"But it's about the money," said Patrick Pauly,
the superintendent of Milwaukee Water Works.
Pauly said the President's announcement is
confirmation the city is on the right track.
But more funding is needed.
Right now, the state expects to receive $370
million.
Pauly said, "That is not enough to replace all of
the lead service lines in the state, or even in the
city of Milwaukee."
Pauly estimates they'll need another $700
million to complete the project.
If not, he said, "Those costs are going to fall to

--------------------------------

What you are asked to do – Copy the material above word for word, keeping each line break where it falls.

Response –
"But it's about the money," said Patrick Pauly,
the superintendent of Milwaukee Water Works.
Pauly said the President's announcement is
confirmation the city is on the right track.
But more funding is needed.
Right now, the state expects to receive $370
million.
Pauly said, "That is not enough to replace all of
the lead service lines in the state, or even in the
city of Milwaukee."
Pauly estimates they'll need another $700
million to complete the project.
If not, he said, "Those costs are going to fall to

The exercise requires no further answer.